Hello, dear friend, you can consult us at any time if you have any questions, add WeChat: daixieit

MATH6174: Exercise Sheet 9

1.  Rejection sampling. Assume that X1 , . . . ,Xn are independent identically distributed N(θ, 1) observations. Suppose that the prior distribution for θ is Cauchy with den- sity

π(θ) = 1 −∞ < θ < ∞ .

Derive, up to a constant of proportionality, the posterior density of θ . Suppose that n = 10 and = 1.5. Write a short R function to implement rejection sampling for this density, using the prior density as g(θ). Plot your sample as a histogram.       [You will need to find c such that π(θ|x)/g(θ) ≤ c.]

2.  Suppose that x1 , . . . ,xn  are i.i.d. observations from a Bernoulli distribution with mean θ .

(i) A logistic normal prior distribution is proposed for θ (a normal distribution for log ). Show that if the prior mean and variance for log are 0 and 1 respectively then the prior density function for θ is

π(θ)   = exp ( (log ) 2 )

(ii) As this prior distribution is not conjugate, the Bayes estimator E(θ|x1 , . . . ,xn ) is not directly available.  It is proposed to estimate it using a Monte Carlo sample generated by the Metropolis-Hastings method.
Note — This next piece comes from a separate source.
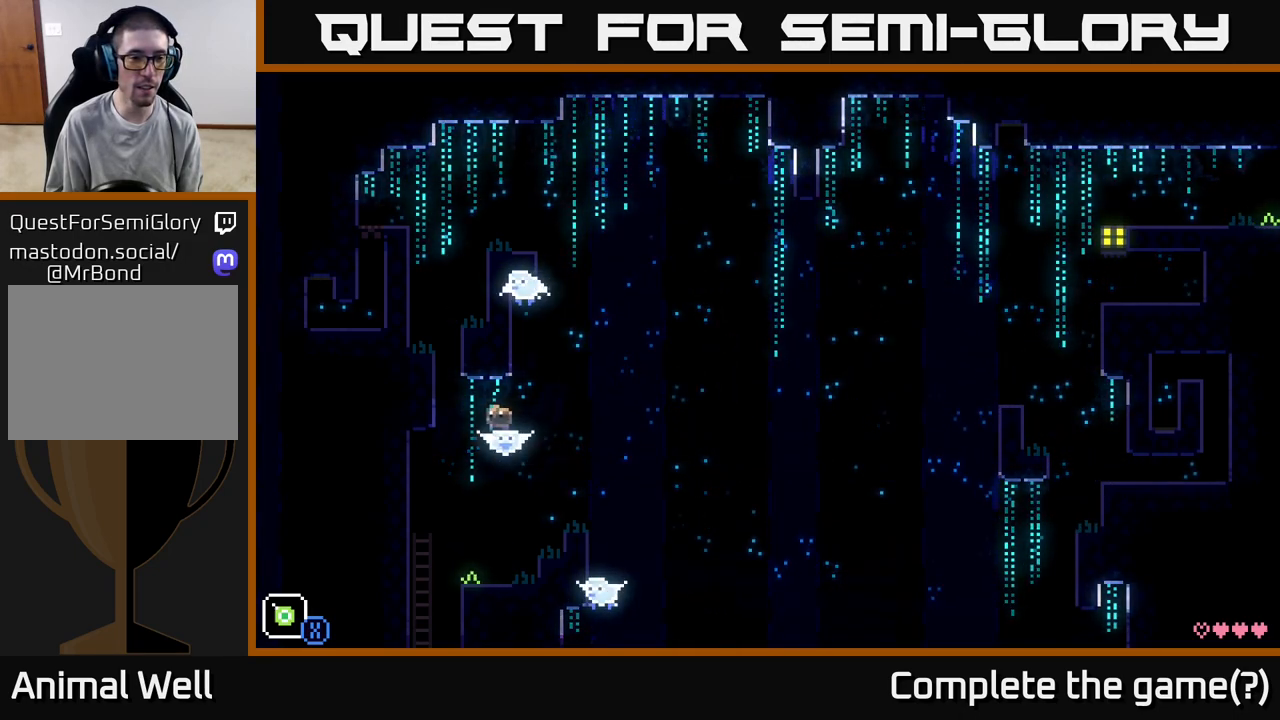
{"buttons": [], "left_stick": "left", "right_stick": "center", "events": [[150, "A", "down"], [500, "A", "up"]]}
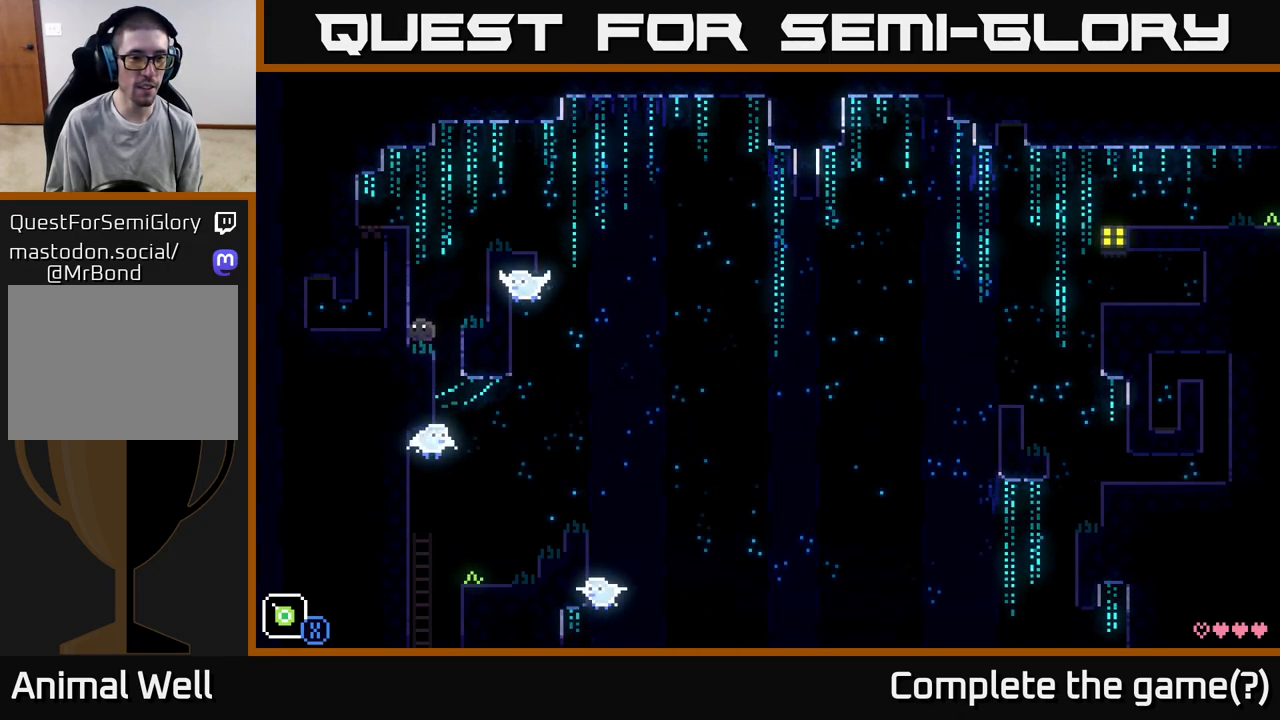
{"buttons": ["A"], "left_stick": "right", "right_stick": "center", "events": [[150, "left_stick", "right"], [167, "A", "down"]]}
One possible algorithm involves generating proposals from the prior distribution, independently of the current observation.  If n = 10, xi  = 8 and the current observation is θ = 0.5, generate the next two observations using this algorithm.

Standard normal random numbers: 0.6962, 1.0821, 0.9379.

Uniform random numbers: 0.5774, 0.9956, 0.6006.

3.  [R question] Write R code to generate θ samples when

(i) θ ∼ N(5, 1.52 )        (ii) θ ∼ Gamma(0.5, 1)

using a Metropolis (random walk) algorithm with a N(θ(t),σ 2 ) proposal distribu- tion. Investigate the choice of proposal scaling σ in both cases, and compare your MCMC samples to draws from rnorm and rgamma.

4.  [R question] Consider the following famous example on genetic linkage (Rao, 1965,

pp.368-369)1 . A particular genetic model gives the probabilities for four genotypes AB, Ab, aB and ab as (2 + θ), (1 − θ), (1 − θ) and θ, where 0 < θ < 1 is the square of the recombination fraction, and is the parameter we wish to estimate.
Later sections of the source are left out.